A Proper Burial

Later (after the crucifixion), Joseph of Arimathea asked Pilate for the body of Jesus. Now Joseph was a disciple of Jesus, but secretly because he feared the Jews. With Pilate’s permission, he came and took the body away. He was accompanied by Nicodemus, the man who earlier had visited Jesus at night. Nicodemus brought a mixture of myrrh and aloes, about seventy-five pounds. Taking Jesus’ body, the two of them wrapped it, with the spices, in strips of linen. This was in accordance with Jewish burial customs. At the place where Jesus was crucified, there was a garden, and in the garden a new tomb, in which no one had ever been laid. Because it was the Jewish day of Preparation and since the tomb was nearby, they laid Jesus there. (John 19:38-42)

This is an amazing part of the story. Here we have two wealthy prominent men, who were closet followers of Jesus until this point, who decided to give Jesus a proper burial at great cost and great risk. Even asking Pilate for Jesus’ body could have been deadly.

The usual practice of the Romans, when executing a treasonous rebel leader was to let the body hang to rot as a deterrent to anyone else who would get ideas about overthrowing the Roman occupation. But because of the Passover holiday, or the possibility that Pilate felt some remorse for convicting someone who was no political threat, Pilate granted the two men their request.

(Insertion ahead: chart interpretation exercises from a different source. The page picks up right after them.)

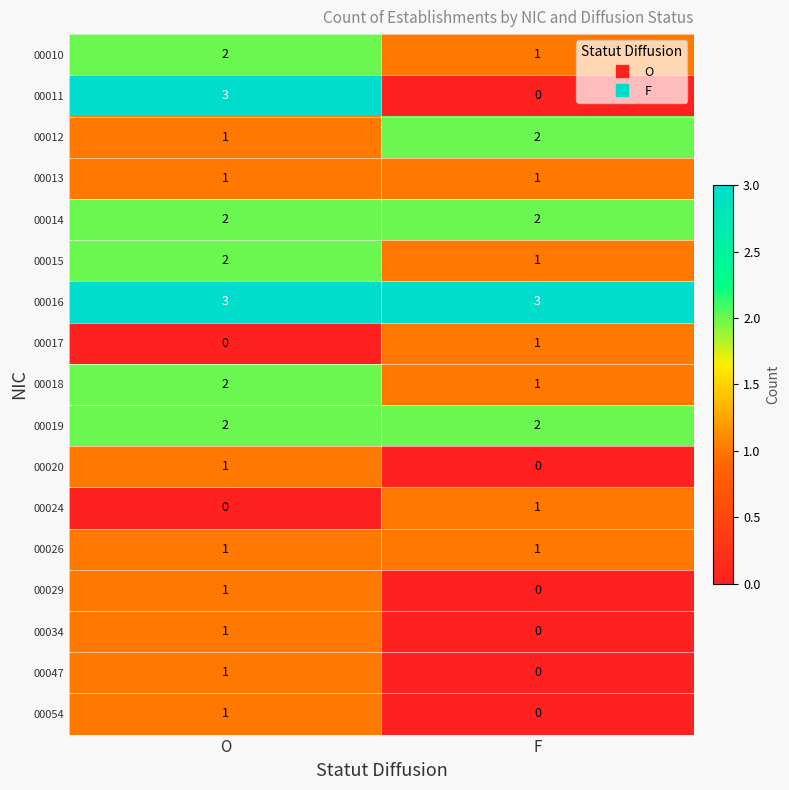

True or false: 00047 has a value of 2 at O.

False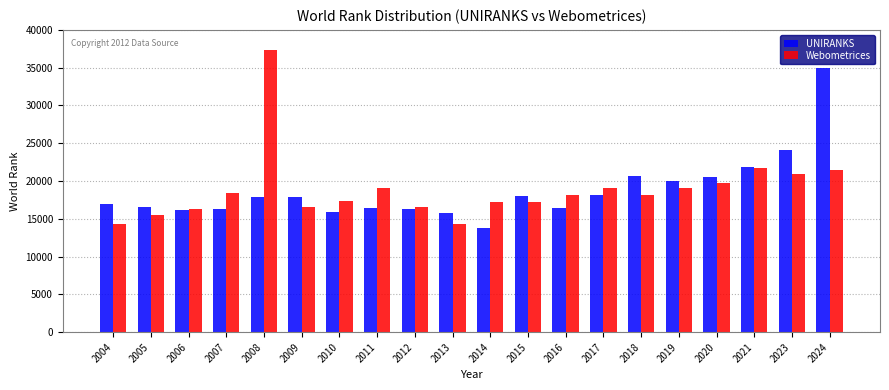

At which label does UNIRANKS reach its peak?

2024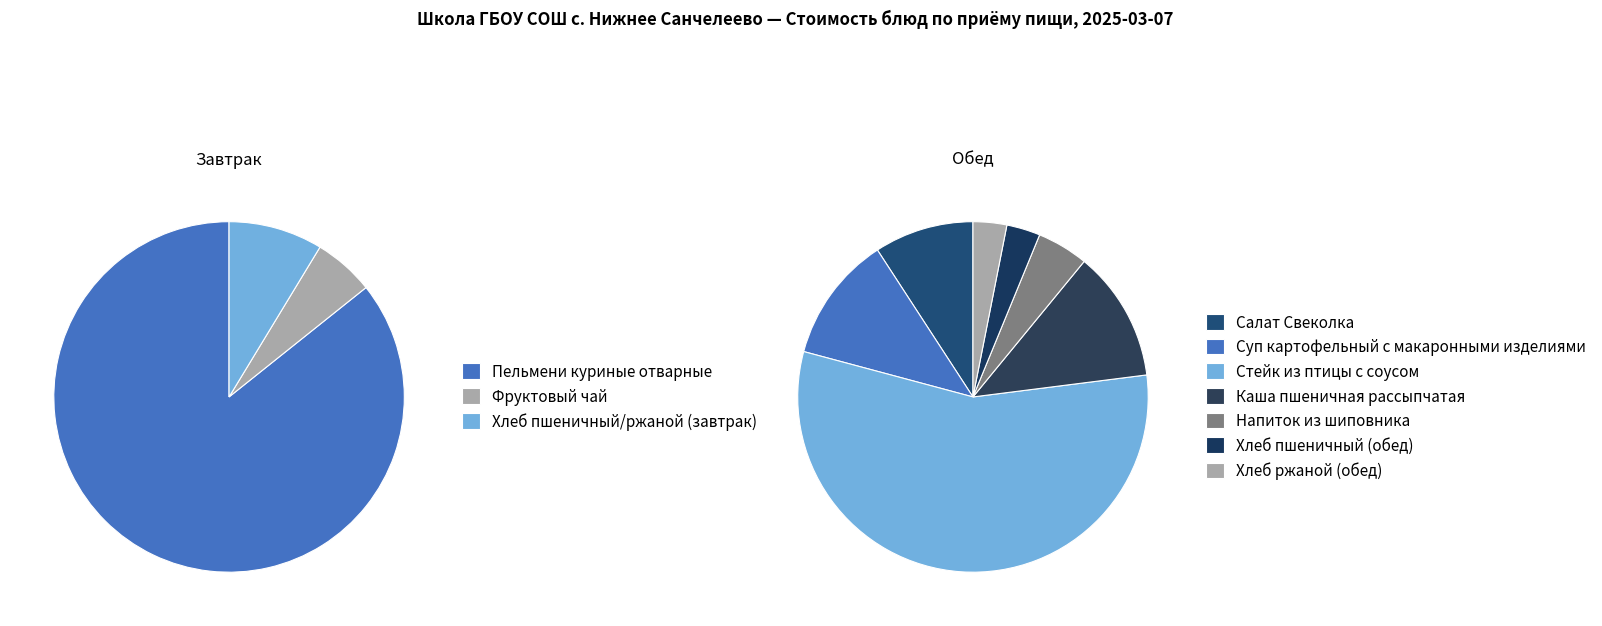

Which category has the smallest portion of the pie?

Хлеб пшеничный (обед)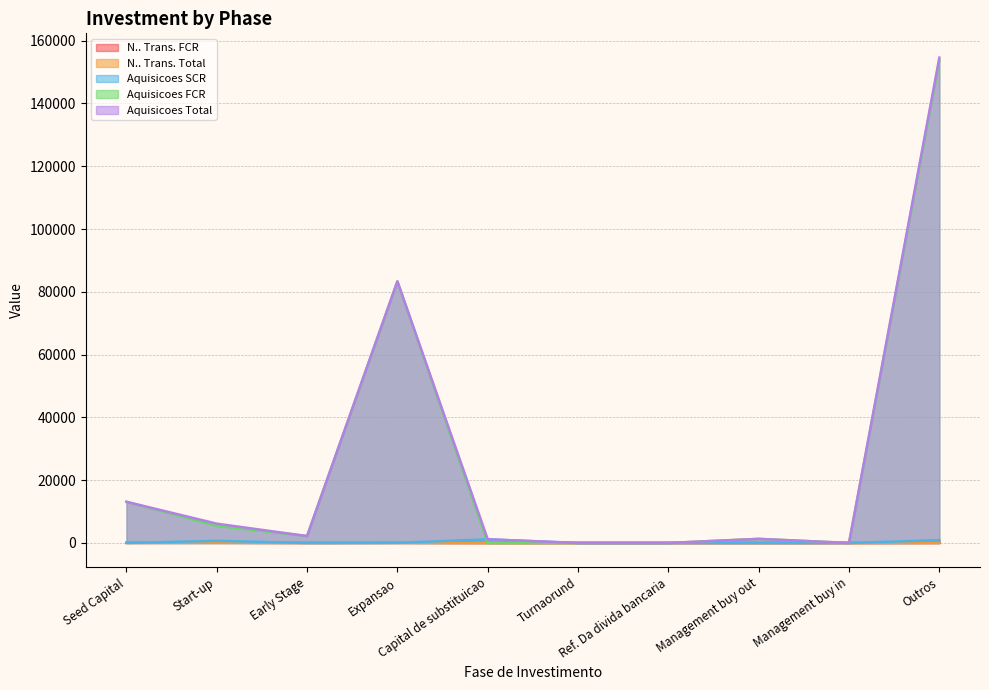

Does the chart have visible grid lines?

Yes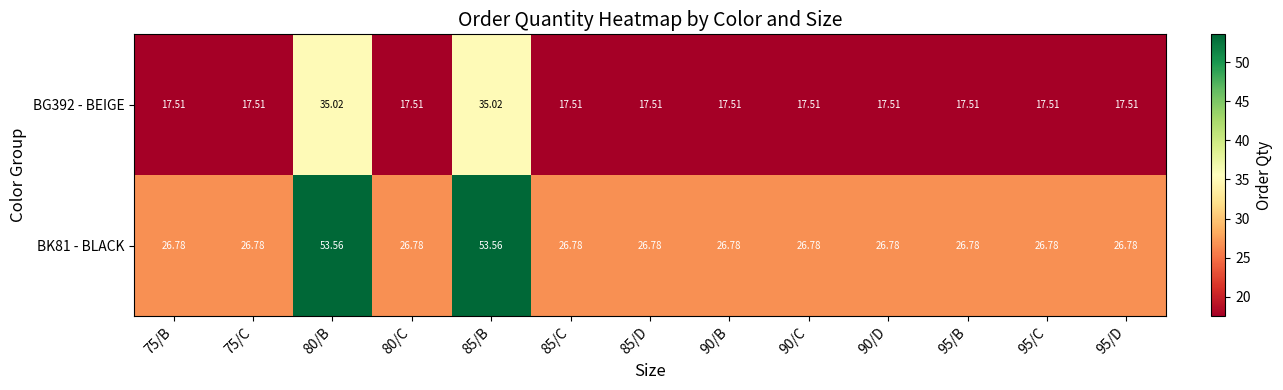

Is the value of BK81 - BLACK at 90/D greater than the value of BG392 - BEIGE at 90/B?

Yes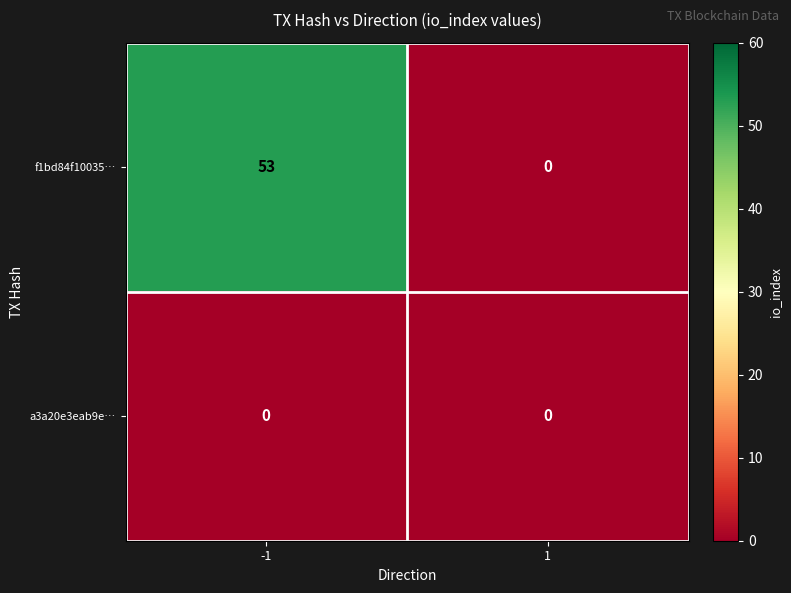

True or false: f1bd84f10035… has a value of 19 at -1.

False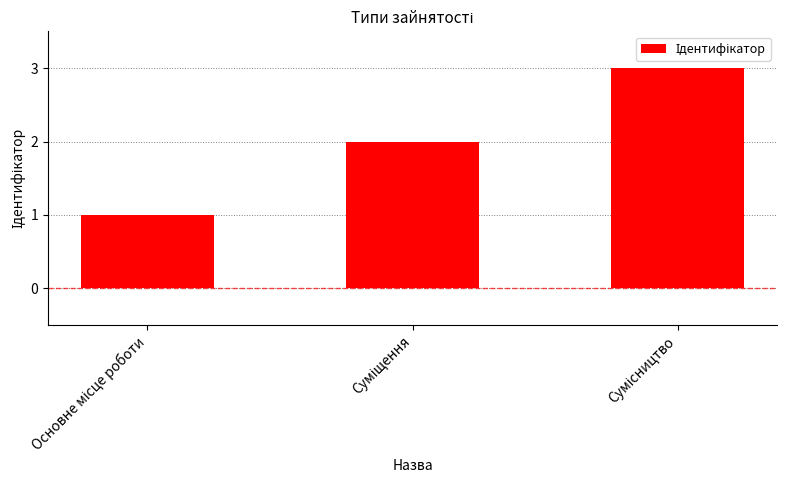

What is the sum of all values?

6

But what I find amazing is the timing of their coming out as full blown disciples. They had kept their interest in Jesus private while he was teaching and healing people, and now when Jesus was dead they decide to make it public. And not only was Jesus dead, but the movement that he had started was also dead. But there was something that caused these two men to come out into the open at great risk to their reputations, positions, and their very lives.

Maybe that “something” was the way Jesus died that gave them the spine they had lacked until then. Jesus’ soon resurrection validated all the claims he had made about himself and all he had taught about life in the kingdom, but even while dead he turned lives upside down.

Maybe like the centurion who “…heard his cry and saw how he died, and said, “Surely this man was the Son of God!” (Mark 15:39), these two men realized that Jesus, even reduced to a bloody corpse, was far more valuable than anything the world system had to offer.

So because of the holiday and its restrictions, they didn’t have time to do the normal washing and preparation that was usually done to a deceased person, so they packed Jesus’ body in seventy-five pounds of spices to preserve it until after the Sabbath, when they would come back to finish the job. And because of their handling of a dead body, they were not able to celebrate the Passover.

They gave Jesus a burial normally reserved for royalty. A fresh garden tomb and spices were not to be provided for the body of a commoner, and especially not for a treasonous cult leader. Hanging on the cross for many days and being devoured by vultures was the usual way. But even in his death, these men knew he was a king, and one worth losing everything and possibly even dying for, even though he appeared to be a failed king.

I doubt these two sat down and listed all the pros and cons of what they were about to do, or had even a theological understanding of what had transpired, but they had seen and heard Jesus, and that was enough.

There’s something about Jesus, and him alone, that makes it easy to give up everything for him.